Taking aim at the script and possibly someone of race because he is still Mel Gibson.

Less impressive are the old dogs who seem to be sleeping through this one. Schwarzenegger has resorted to repeating most of his old catch phrases, Jet Li is barely in it, Terry Crews is absent from 70% of the movie and poor Jason Statham is humiliated for being British. Stallone comes off the worst, attempting to replace the existing team for some hammy reason that puts others at risk after seeing none of them perform in a warzone and basing the hiring of them on a terrible montage. I think it is fair to say that what the Expendables need to think about is losing Stallone, he is one of the oldest members of the team and all of the worries about getting too old or too slow ring far truer for him.


His wrinkles have wrinkles!

The film is easy to watch without thinking about what happens and this makes the rambling old men firing guns a little more bearable.

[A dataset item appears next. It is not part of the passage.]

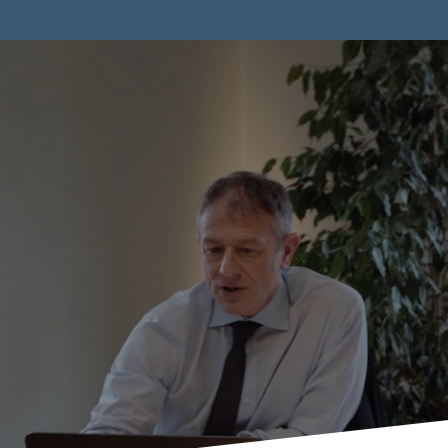
uzioni flessib
 il Private Eq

This series needs to stop taking itself so seriously, sink into some campy action like ‘Commando’, bring back the squibs from ‘Robocop’, bring back 80’s one liners if you are going to revive the stars and stop pretending to be high art.

There are a great 15 minutes in this film, those 15 minutes do not include most of the cast so really the question is why are we not utilising these people? I give this film 1 Rob Schneider out of Sean Astin, sleep through most of it if you can.